Les rues étaient en revanche vides à Damas en ce second jour de week-end, alors que des bombardements résonnaient en banlieue. Les habitants cherchaient à faire des provisions de carburant pour les générateurs électriques.

Pas d'impact sur la guerre civile

Après le coup de théâtre, jeudi du refus du Parlement britannique d'une intervention militaire, et face à l'impasse à l'ONU, Washington a dit pouvoir compter sur des alliés comme la France, la Ligue arabe et l'Australie.

Même s'il a affirmé n'avoir pas encore pris de «décision finale», M. Obama a évoqué une action «limitée» en Syrie, disant ne pas «pouvoir accepter un monde dans lequel des femmes, des enfants et des civils innocents sont gazés». «Quoi qu'il arrive, nous n'envisageons pas une action militaire comprenant des soldats au sol et une longue campagne».

Paris et Washington ont souligné ne pas chercher à renverser le régime Assad ni faire pencher l'équilibre des forces du côté des rebelles, mais vouloir faire en sorte que plus personne n'ait recours à des armes chimiques.

Selon des experts, d'éventuelles frappes ne devraient pas avoir d'impact sur la guerre civile, dont rien ne dit qu'elle ne repartira pas de plus belle dans un pays ravagé par les violences et les destructions causées quasi-exclusivement par des armes conventionnelles.

Au-delà de la Syrie, une action militaire doit servir d'avertissement à l'Iran, au Hezbollah ou à la Corée du Nord, a aussi expliqué M. Kerry.

Armes chimiques : une ONG fait état de plus de 500 morts près de Damas

Plus de 500 personnes, dont 80 enfants, ont été tuées dans l'attaque présumée aux armes chimiques du 21 août près de Damas, a indiqué samedi l'Observatoire syrien des droits de l'Homme (OSDH), en évoquant un bilan encore provisoire.

Jusqu'à samedi, «l'OSDH a recensé 502 morts, dont 80 enfants, 137 femmes et des dizaines de rebelles, dans le massacre perpétré par le régime syrien dans les villages de la Ghouta orientale et occidentale» près de Damas.

Un rapport des services de renseignements américains sur une implication de l'armée syrienne dans cette même attaque a fait état de la mort de 1429 personnes, dont 426 enfants.

L'OSDH, une ONG basée au Royaume-Uni qui s'appuie sur un large réseau de militants et de sources médicales civiles et militaires à travers la Syrie, avait recensé la semaine dernière 322 morts.

L'ONG a précisé samedi avoir obtenu auprès de médecins «des rapports et témoignages médicaux qui montrent que la plupart des personnes sont mortes après avoir été exposées à des gaz toxiques».

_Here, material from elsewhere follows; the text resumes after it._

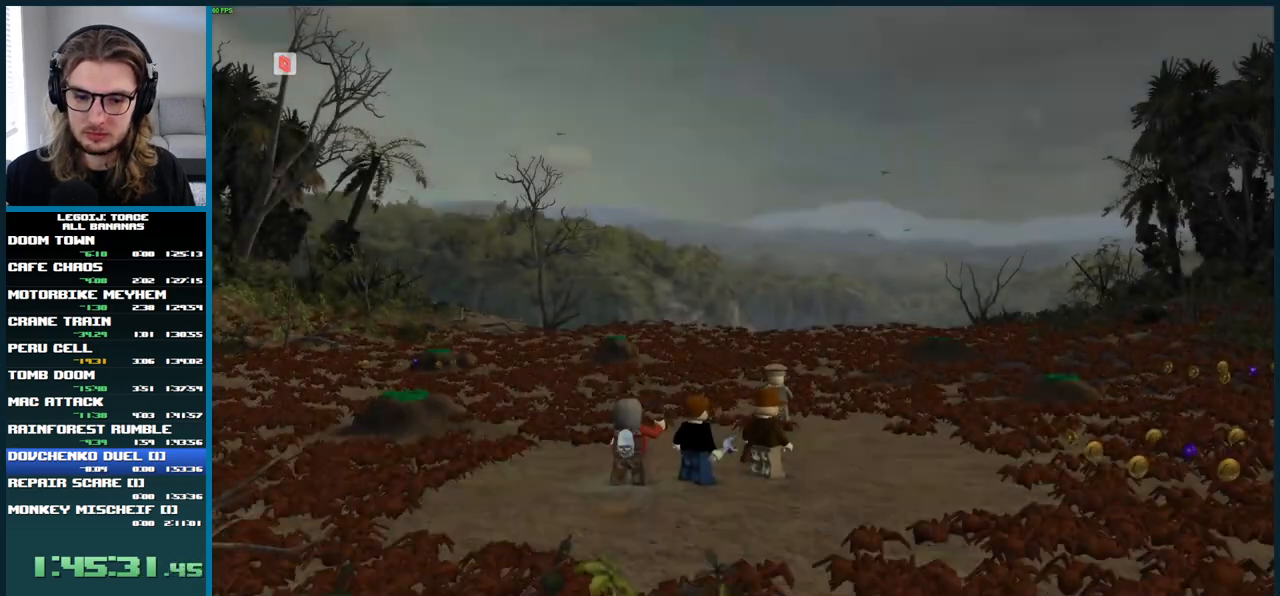
{"buttons": [], "left_stick": "left", "right_stick": "center", "events": []}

L'opposition syrienne et plusieurs capitales ont accusé le pouvoir d'avoir mené des attaques à l'arme chimique le 21 août, mais le régime a nié recourir à ce type d'armes et retourné l'accusation contre les rebelles.

L'ONU a dépêché des inspecteurs sur place, qui ont quitté la Syrie samedi après avoir effectué de nombreux prélèvements, en particulier sanguins, d'urine et de cheveux. Ces prélèvements doivent maintenant être analysés, ce qui pourrait prendre des semaines.